### Lignes à traiter

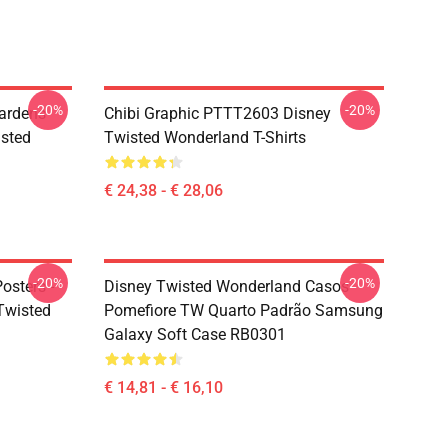
-20%
-20%
ardens
Chibi Graphic PTTT2603 Disney
sted
Twisted Wonderland T-Shirts
€ 24,38 - € 28,06
-20%
-20%
osters -
Disney Twisted Wonderland Casos -
(Twisted
Pomefiore TW Quarto Padrão Samsung
Galaxy Soft Case RB0301
€ 14,81 - € 16,10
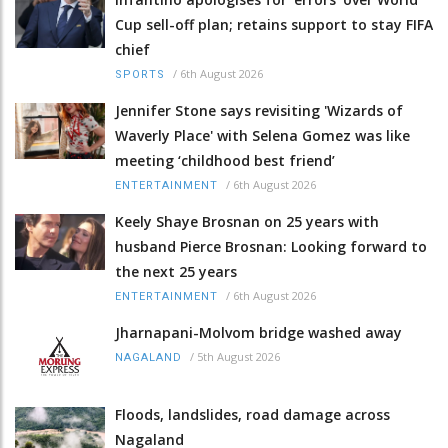
Cup sell-off plan; retains support to stay FIFA
chief
/
6th August 2026
SPORTS
Jennifer Stone says revisiting 'Wizards of
Waverly Place' with Selena Gomez was like
meeting ‘childhood best friend’
/
6th August 2026
ENTERTAINMENT
Keely Shaye Brosnan on 25 years with
husband Pierce Brosnan: Looking forward to
the next 25 years
/
6th August 2026
ENTERTAINMENT
Jharnapani-Molvom bridge washed away
/
5th August 2026
NAGALAND
Floods, landslides, road damage across
Nagaland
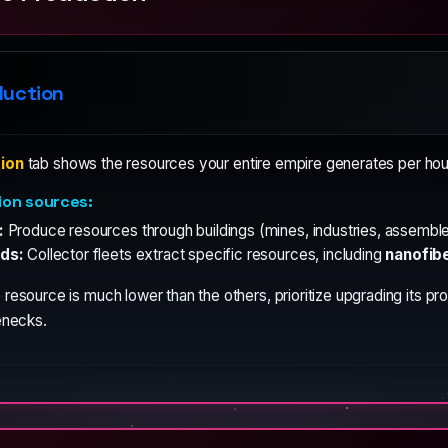
duction
ion
tab shows the resources your entire empire generates per hour
ion sources:
:
Produce resources through buildings (mines, industries, assembler
ds:
Collector fleets extract specific resources, including
nanofib
 resource is much lower than the others, prioritize upgrading its p
enecks.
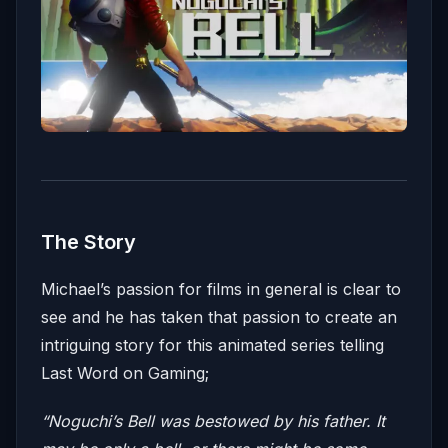
The Story
Michael’s passion for films in general is clear to
see and he has taken that passion to create an
intriguing story for this animated series telling
Last Word on Gaming;
“Noguchi’s Bell was bestowed by his father. It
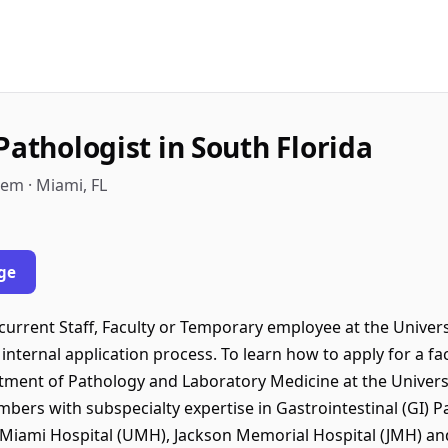
Pathologist in South Florida
tem · Miami, FL
ge
urrent Staff, Faculty or Temporary employee at the Universi
internal application process. To learn how to apply for a fac
rtment of Pathology and Laboratory Medicine at the Univers
ers with subspecialty expertise in Gastrointestinal (GI) Pa
Miami Hospital (UMH), Jackson Memorial Hospital (JMH) and a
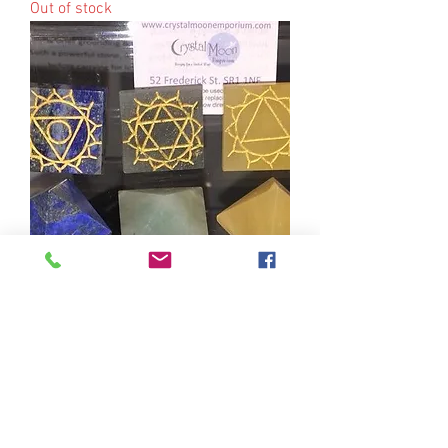
Out of stock
Crystal Healing & Chakra Balancing
Session 11am 30.12.19
Out of stock
52 Frederick
Street
Sunderland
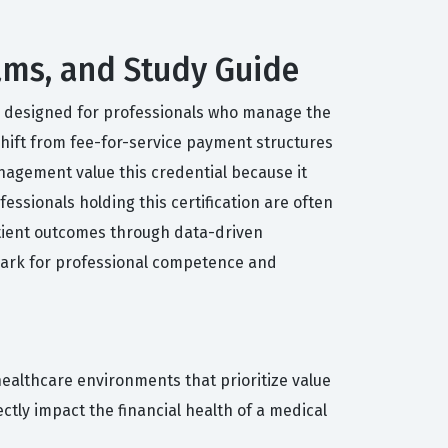
xams, and Study Guide
PC, designed for professionals who manage the
 shift from fee-for-service payment structures
nagement value this credential because it
ssionals holding this certification are often
atient outcomes through data-driven
hmark for professional competence and
ealthcare environments that prioritize value
tly impact the financial health of a medical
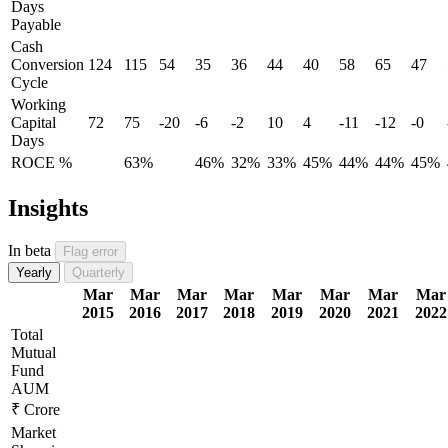
Days
Payable
Cash
Conversion
124
115
54
35
36
44
40
58
65
47
Cycle
Working
Capital
72
75
-20
-6
-2
10
4
-11
-12
-0
Days
ROCE %
63%
46%
32%
33%
45%
44%
44%
45%
Insights
In beta
Flag error
Yearly
Quarterly
Mar
Mar
Mar
Mar
Mar
Mar
Mar
Mar
2015
2016
2017
2018
2019
2020
2021
2022
Total
Mutual
Fund
AUM
₹ Crore
Market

### Consigne
Remplacez « Out of stock » par « Sold out » dans l'ensemble des lignes ci-dessus, puis reproduisez-les sans autre changement et sans les images.

### Réponse
-20%
-20%
ardens
Chibi Graphic PTTT2603 Disney
sted
Twisted Wonderland T-Shirts
€ 24,38 - € 28,06
-20%
-20%
osters -
Disney Twisted Wonderland Casos -
(Twisted
Pomefiore TW Quarto Padrão Samsung
Galaxy Soft Case RB0301
€ 14,81 - € 16,10
Cup sell-off plan; retains support to stay FIFA
chief
/
6th August 2026
SPORTS
Jennifer Stone says revisiting 'Wizards of
Waverly Place' with Selena Gomez was like
meeting ‘childhood best friend’
/
6th August 2026
ENTERTAINMENT
Keely Shaye Brosnan on 25 years with
husband Pierce Brosnan: Looking forward to
the next 25 years
/
6th August 2026
ENTERTAINMENT
Jharnapani-Molvom bridge washed away
/
5th August 2026
NAGALAND
Floods, landslides, road damage across
Nagaland
duction
ion
tab shows the resources your entire empire generates per hour
ion sources:
:
Produce resources through buildings (mines, industries, assembler
ds:
Collector fleets extract specific resources, including
nanofib
 resource is much lower than the others, prioritize upgrading its p
enecks.
The Story
Michael’s passion for films in general is clear to
see and he has taken that passion to create an
intriguing story for this animated series telling
Last Word on Gaming;
“Noguchi’s Bell was bestowed by his father. It
Pathologist in South Florida
tem · Miami, FL
ge
urrent Staff, Faculty or Temporary employee at the Universi
internal application process. To learn how to apply for a fac
rtment of Pathology and Laboratory Medicine at the Univers
ers with subspecialty expertise in Gastrointestinal (GI) Pa
Miami Hospital (UMH), Jackson Memorial Hospital (JMH) and a
Sold out
Crystal Healing & Chakra Balancing
Session 11am 30.12.19
Sold out
52 Frederick
Street
Sunderland
xams, and Study Guide
PC, designed for professionals who manage the
 shift from fee-for-service payment structures
nagement value this credential because it
ssionals holding this certification are often
atient outcomes through data-driven
hmark for professional competence and
ealthcare environments that prioritize value
tly impact the financial health of a medical
Days
Payable
Cash
Conversion
124
115
54
35
36
44
40
58
65
47
Cycle
Working
Capital
72
75
-20
-6
-2
10
4
-11
-12
-0
Days
ROCE %
63%
46%
32%
33%
45%
44%
44%
45%
Insights
In beta
Flag error
Yearly
Quarterly
Mar
Mar
Mar
Mar
Mar
Mar
Mar
Mar
2015
2016
2017
2018
2019
2020
2021
2022
Total
Mutual
Fund
AUM
₹ Crore
Market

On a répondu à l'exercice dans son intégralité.